Rispetto ai primi anni pensa che la percezione sia mutata?
«È maturata. Il nostro momento, l’anno scorso, sul palco del Festival di Sanremo ha registrato 16 milioni di spettatori, anche perché siamo usciti prima dei Duran Duran. Ci ha fatto conoscere a tutte le famiglie italiane e noi, dal canto nostro, abbiamo capito di quanto loro abbiano bisogno di una struttura come il Teatro Patologico per poter ridare dignità al figlio. Vedendoci in quel contesto diversi genitori hanno pensato: se ce l’hanno fatta loro perché non ce la dovrebbe fare mio figlio o mia figlia?».
Ne Il principe della follia è fondamentale il ruolo del fratello (ricoperto da Mauro Cardinali), di cui resta impressa la scena in cucina, di «vita-morte».
«Posso assicurare che quella è una delle scene ricreate più verosimile delle famiglie con un disabile in casa. Si può arrivare addirittura a recare dei danni fisici abbastanza importanti e spesso, con dei genitori anziani, la situazione diventa ancora più drammatica e triste».

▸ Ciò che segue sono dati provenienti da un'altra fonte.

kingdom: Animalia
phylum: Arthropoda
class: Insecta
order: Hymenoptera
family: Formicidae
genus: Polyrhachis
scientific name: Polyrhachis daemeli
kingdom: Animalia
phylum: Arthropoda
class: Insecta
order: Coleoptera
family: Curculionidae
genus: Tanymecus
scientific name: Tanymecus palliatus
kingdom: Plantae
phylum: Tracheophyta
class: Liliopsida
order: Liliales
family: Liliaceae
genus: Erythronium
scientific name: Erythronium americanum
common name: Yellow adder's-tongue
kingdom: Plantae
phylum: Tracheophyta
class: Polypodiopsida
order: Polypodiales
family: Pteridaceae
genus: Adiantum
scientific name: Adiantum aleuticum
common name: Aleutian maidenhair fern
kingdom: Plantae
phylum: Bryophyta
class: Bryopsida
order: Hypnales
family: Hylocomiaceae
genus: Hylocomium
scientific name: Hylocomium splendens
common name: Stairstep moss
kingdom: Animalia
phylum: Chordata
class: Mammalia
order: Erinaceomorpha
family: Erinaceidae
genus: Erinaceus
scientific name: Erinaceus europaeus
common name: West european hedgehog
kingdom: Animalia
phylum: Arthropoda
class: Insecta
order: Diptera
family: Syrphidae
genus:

Una questione cruciale è proprio il sostegno alle famiglie…
«Ancor più dopo Sanremo, abbiamo scoperto che ce ne sono tante abbandonate dalle Asl e questa è una denuncia che vorrei mandare perché con i soldi pubblici si dovrebbe fare molto di più. Almeno due o tre volte a settimana, trovo fuori al teatro, già da prima mattina, gente che ha viaggiato da Crotone così come da Trento e mi dice: “Sono venuto qua sperando che prenda mio figlio, perché altrimenti lo vediamo morire in casa”».
Come si può smuovere la situazione?
«Bisogna rivedere strutturalmente le Asl, il loro funzionamento. C’è chi lo fa per vocazione, ma c’è anche chi lavora nei servizi pubblici per lo stipendio. Quando arriva il paziente non fa altro che prescrivergli psicofarmaci senza capire davvero. In fondo la malattia mentale è come un diamante, per scoprirlo ci vuole un duro lavoro, non basta il sociologo o lo psicologo e per lavorarci bisogna avere i fondi».